2300 ppb.h, um nível bem abaixo do objetivo da UE. No entanto, como nossos resultados mostram, esse nível de exposição já foi suficiente para causar efeitos danosos às plantas (lesão visível), bem como afetar as interações planta-herbívoro (oviposição e desempenho da lagarta). Isto aponta para a necessidade de revisão da legislação europeia sobre qualidade do ar, porque atualmente não leva em conta o efeito danoso da exposição aguda ao ozônio, que parece ser importante pelo menos para plantas anuais como a que usamos. É importante ressaltar que nossos dados indicam que picos de ozônio mais frequentes combinados com temperaturas mais altas, conforme previsto para um futuro com aquecimento global contínuo e poluição ambiental, irão reforçar os efeitos negativos do ozônio nas interações planta-herbívoro.

Em resumo, mostramos que expor S. arvensis ao ozônio afeta vários parâmetros do ciclo de vida de seu herbívoro P. brassicae.

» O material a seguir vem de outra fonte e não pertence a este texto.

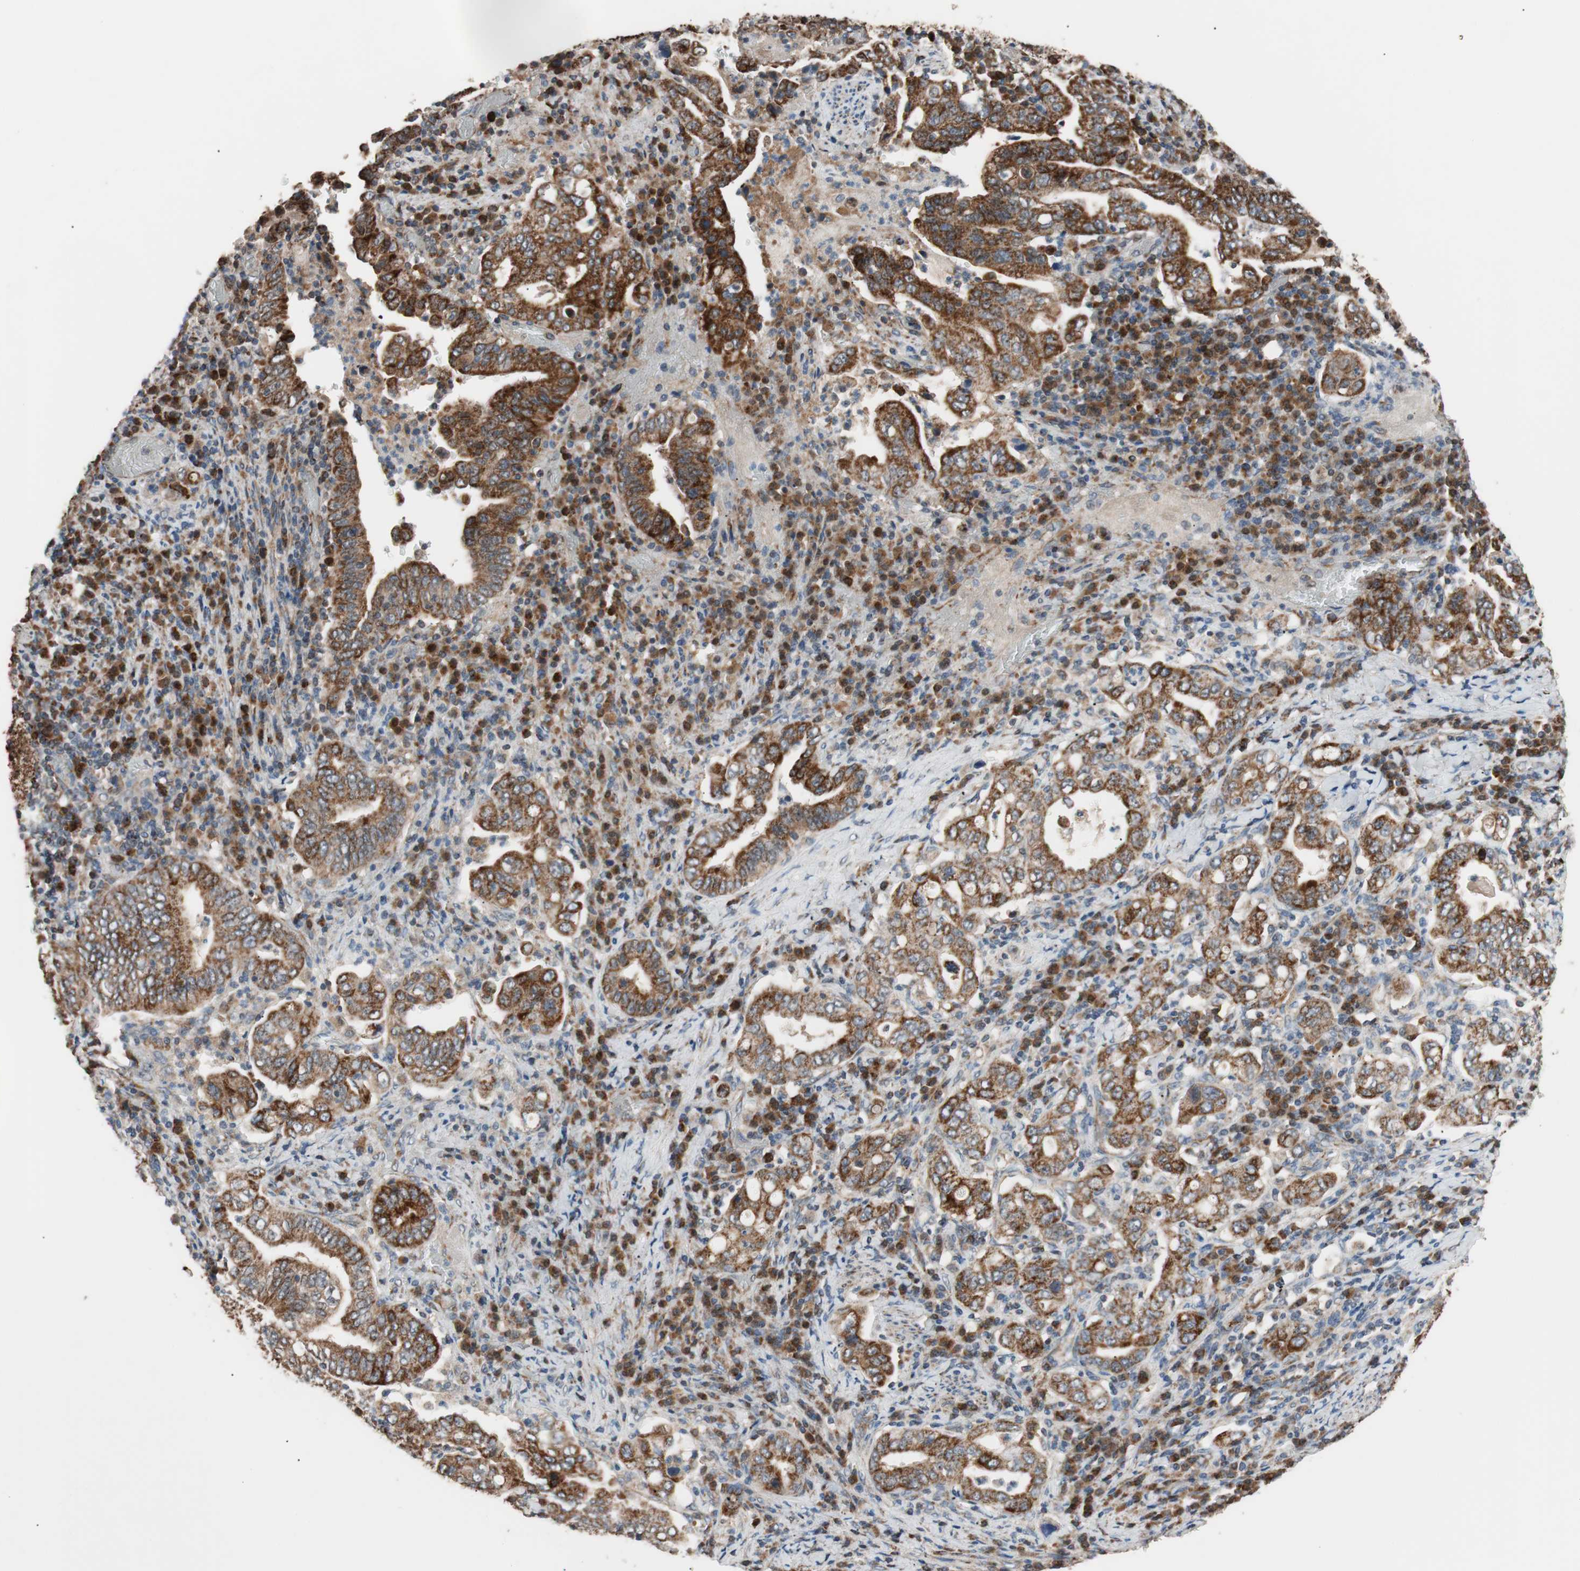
{"staining": {"intensity": "strong", "quantity": ">75%", "location": "cytoplasmic/membranous"}, "tissue": "stomach cancer", "cell_type": "Tumor cells", "image_type": "cancer", "snomed": [{"axis": "morphology", "description": "Normal tissue, NOS"}, {"axis": "morphology", "description": "Adenocarcinoma, NOS"}, {"axis": "topography", "description": "Esophagus"}, {"axis": "topography", "description": "Stomach, upper"}, {"axis": "topography", "description": "Peripheral nerve tissue"}], "caption": "A high-resolution image shows immunohistochemistry staining of stomach cancer, which exhibits strong cytoplasmic/membranous positivity in about >75% of tumor cells. (Stains: DAB in brown, nuclei in blue, Microscopy: brightfield microscopy at high magnification).", "gene": "PITRM1", "patient": {"sex": "male", "age": 62}}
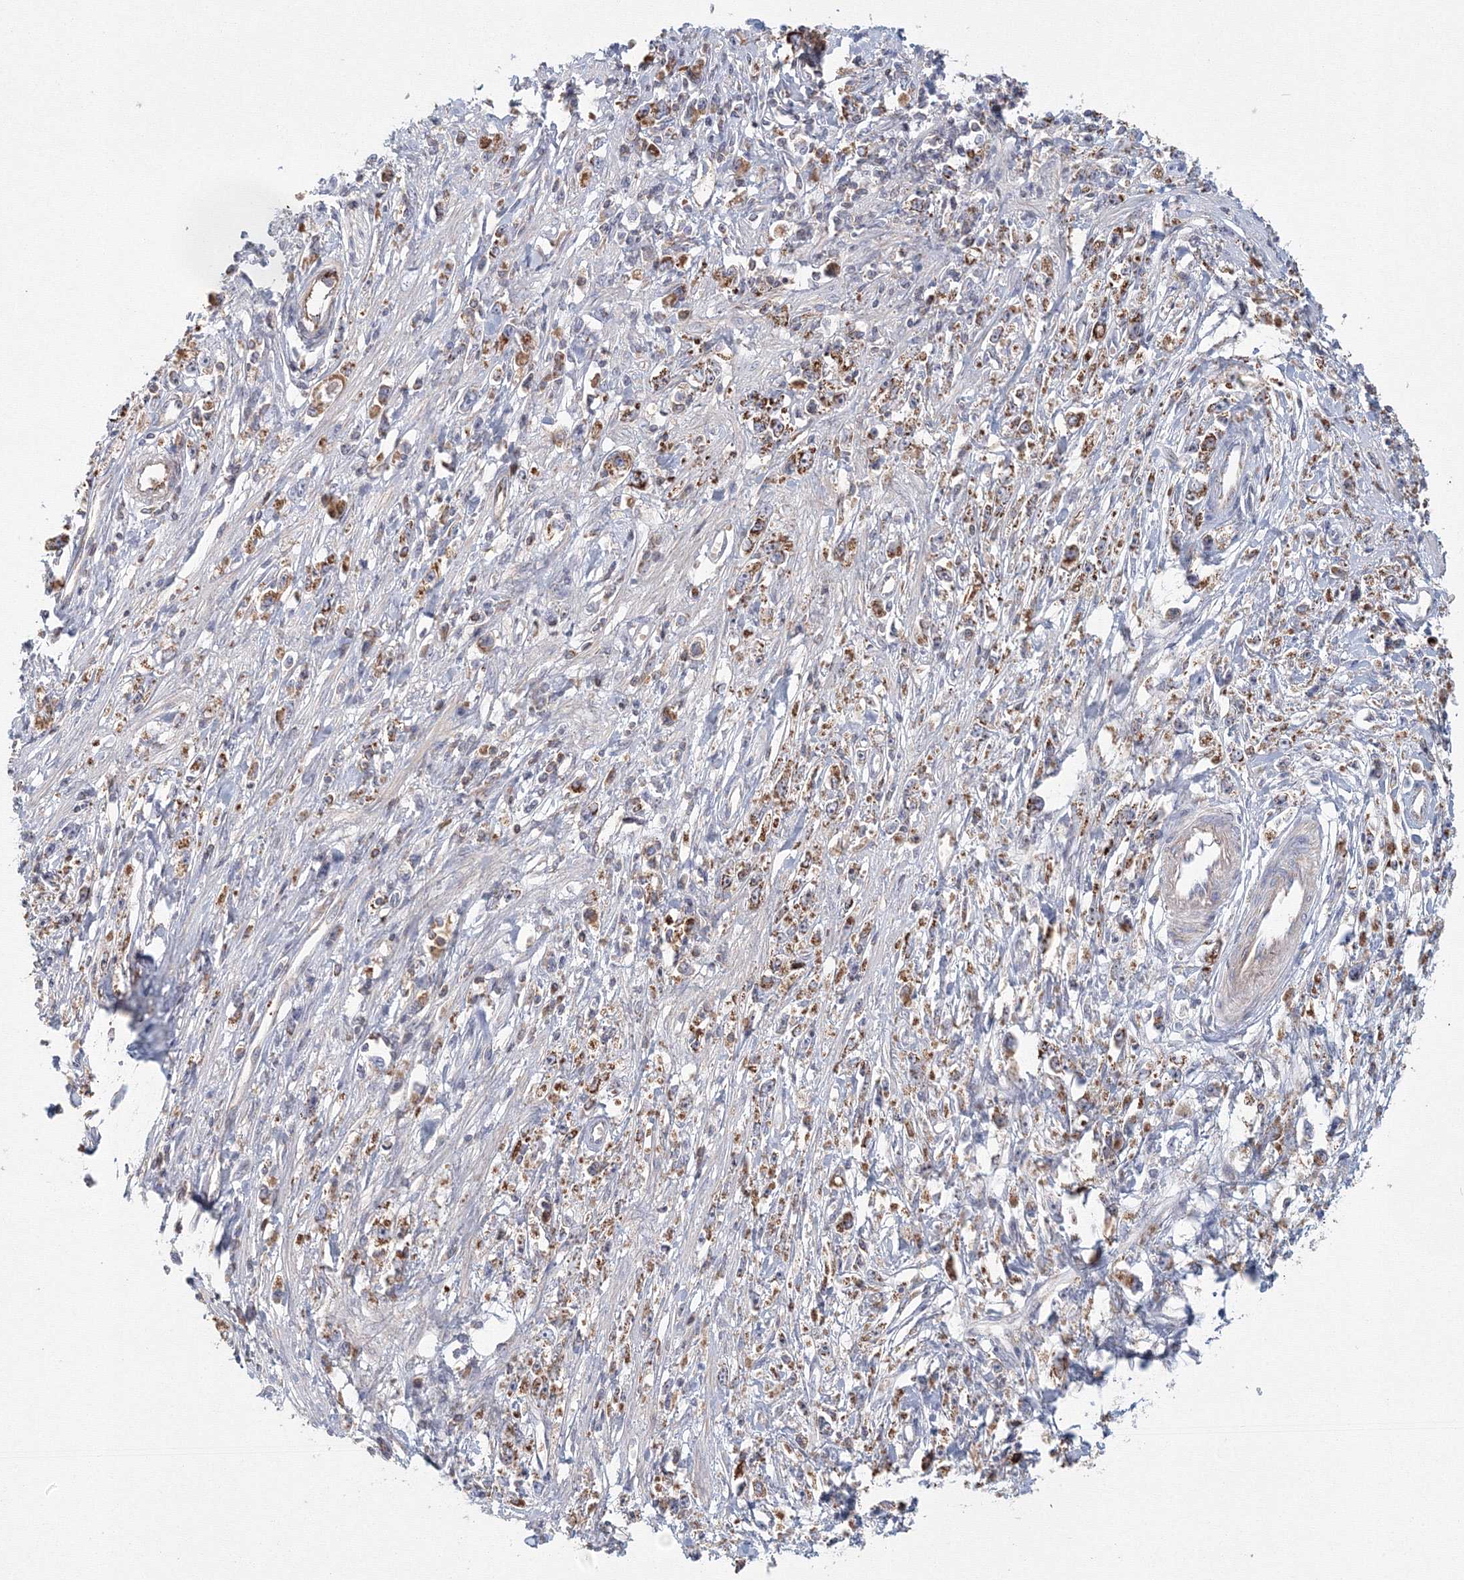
{"staining": {"intensity": "moderate", "quantity": ">75%", "location": "cytoplasmic/membranous"}, "tissue": "stomach cancer", "cell_type": "Tumor cells", "image_type": "cancer", "snomed": [{"axis": "morphology", "description": "Adenocarcinoma, NOS"}, {"axis": "topography", "description": "Stomach"}], "caption": "Immunohistochemical staining of human adenocarcinoma (stomach) reveals moderate cytoplasmic/membranous protein expression in about >75% of tumor cells. (DAB (3,3'-diaminobenzidine) IHC, brown staining for protein, blue staining for nuclei).", "gene": "GRPEL1", "patient": {"sex": "female", "age": 59}}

Our results reveal that a more severe exposure to ozone, especially when combined with higher temperatures, strengthens the effects of the pollutant on plant-herbivore interactions. Because plants vary in their sensitivity to ozone and herbivores vary in their susceptibility to changes in the plants, the alterations in plant-herbivore interations may vary in strength and direction between plant-herbivore systems, affecting the organisation of food webs and possibly disturbing the balance of ecosystems. This accentuates the need to implement measures to reduce the emission of precusors that could lead to ozone peaks such as the ones tested here, particularly in parts of the world where the use of fossil fuels is still increasing.